Re: deadlock in synchronize_srcu() in debugfs?

From: Nicolai Stange
Date: Thu Mar 23 2017 - 11:36:32 EST


Hi Johannes,

On Thu, Mar 23 2017, Johannes Berg wrote:

> Before I go hunting - has anyone seen a deadlock in synchronize_srcu()
> in debugfs_remove() before?

Not yet. How reproducible is this?


> We're observing that with our (backported, but very recent) driver
> against 4.9 (and 4.10, I think),

Do I understand it correctly that this driver has been backported from
4.11-rcX to 4.9/10 and that there isn't any issue with 4.11-rcX?

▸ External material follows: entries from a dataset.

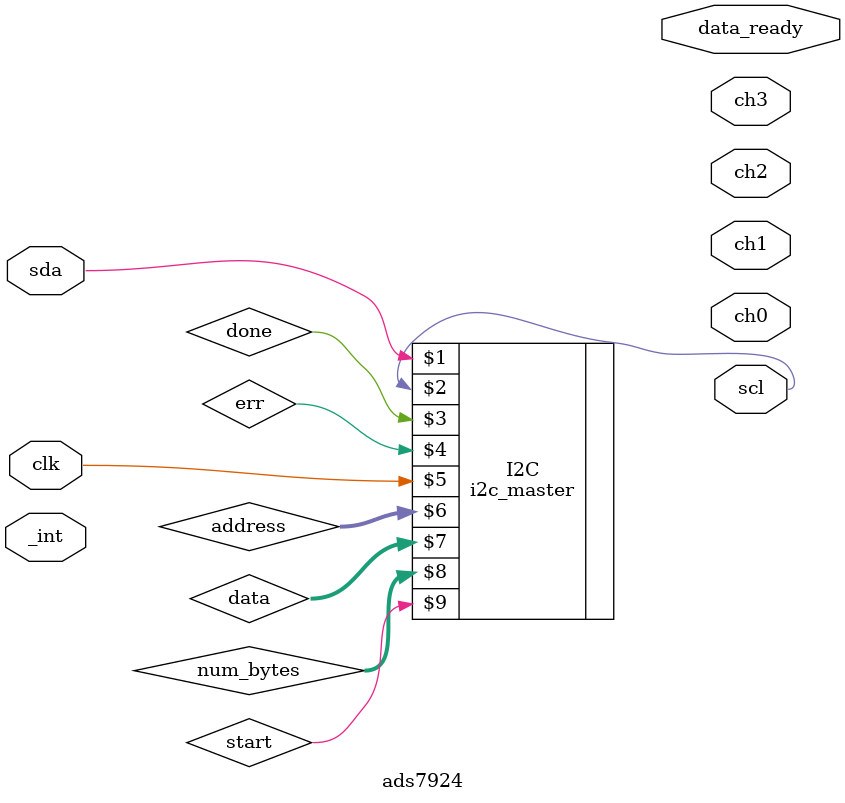
<source format=v>
`ifndef _ads7924_v
`define _ads7924_v

`include "../i2c_master/i2c_master.v"

`define MODE_IDLE 6'b000000
`define MODE_AWAKE 6'b100000
`define MODE_MANUAL_SINGLE 6'b110000
`define MODE_MANUAL_SCAN 6'b110010
`define MODE_AUTO_SINGLE 6'b110001
`define MODE_AUTO_SCAN 6'b110011
`define MODE_AUTO_SINGLE_W_SLEEP 6'b111001
`define MODE_AUTO_SCAN_W_SLEEP 6'b111011
`define MODE_AUTO_BURST_SCAN_W_SLEEP 6'b111111

`define ADDR_MODECNTRL 5'h00
`define ADDR_INTCNTRL  5'h01

`define ADDR_DATA0_U 5'h02
`define ADDR_DATA0_L 5'h03
`define ADDR_DATA1_U 5'h04
`define ADDR_DATA1_L 5'h05
`define ADDR_DATA2_U 5'h06
`define ADDR_DATA2_L 5'h07
`define ADDR_DATA3_U 5'h08
`define ADDR_DATA3_L 5'h09

`define ADDR_ULR0 5'h0A
`define ADDR_LLR0 5'h0B
`define ADDR_ULR1 5'h0C
`define ADDR_LLR1 5'h0D
`define ADDR_ULR2 5'h0E
`define ADDR_LLR2 5'h0F
`define ADDR_ULR3 5'h10
`define ADDR_LLR3 5'h11

`define ADDR_INTCONFIG 5'h12
`define ADDR_SLPCONFIG 5'h13
`define ADDR_ACQCONFIG 5'h14
`define ADDR_PWRCONFIG 5'h15

`define ADDR_RESET 5'h16

`define INTCNFG_DR_ONE_AL_PULSE 8'b00001001

module ads7924(_int, sda, scl, clk, data_ready, ch0, ch1, ch2, ch3);

   parameter MODE = `MODE_AUTO_SINGLE;
   parameter ADDRESS = 7'b1000100;	// A0 to GND
   parameter CHSEL = 2'b00;		// Channel 0

   input _int, clk;
   inout sda;
   output scl;
   output reg data_ready;
   output reg [11:0] ch0, ch1, ch2, ch3;

   wire err;
   reg start;
   wire [7:0] data;
   reg [7:0] address;
   reg [5:0] num_bytes;


   i2c_master I2C(sda,scl,done,err,clk,address,data,num_bytes,start);

endmodule

`endif

</source>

> but there are no backports of any debugfs things so the backport
> itself doesn't seem like a likely problem.

Right, there haven't been any SRCU related changes to debugfs after
4.8.


> sysrq-w shows a lot of tasks blocked on various locks (e.g. RTNL), but
> the ultimate problem is the wireless stack getting blocked on
> debugfs_remove_recursive(), in __synchronize_srcu(), in
> wait_for_completion() (while holding lots of locks, hence the other
> tasks getting stuck).

Could you share a complete backtrace? For example, is the
debugfs_remove_recursive() called from any debugfs file's fops and thus,
possibly from within a SRCU read side critical section?


Thanks,

Nicolai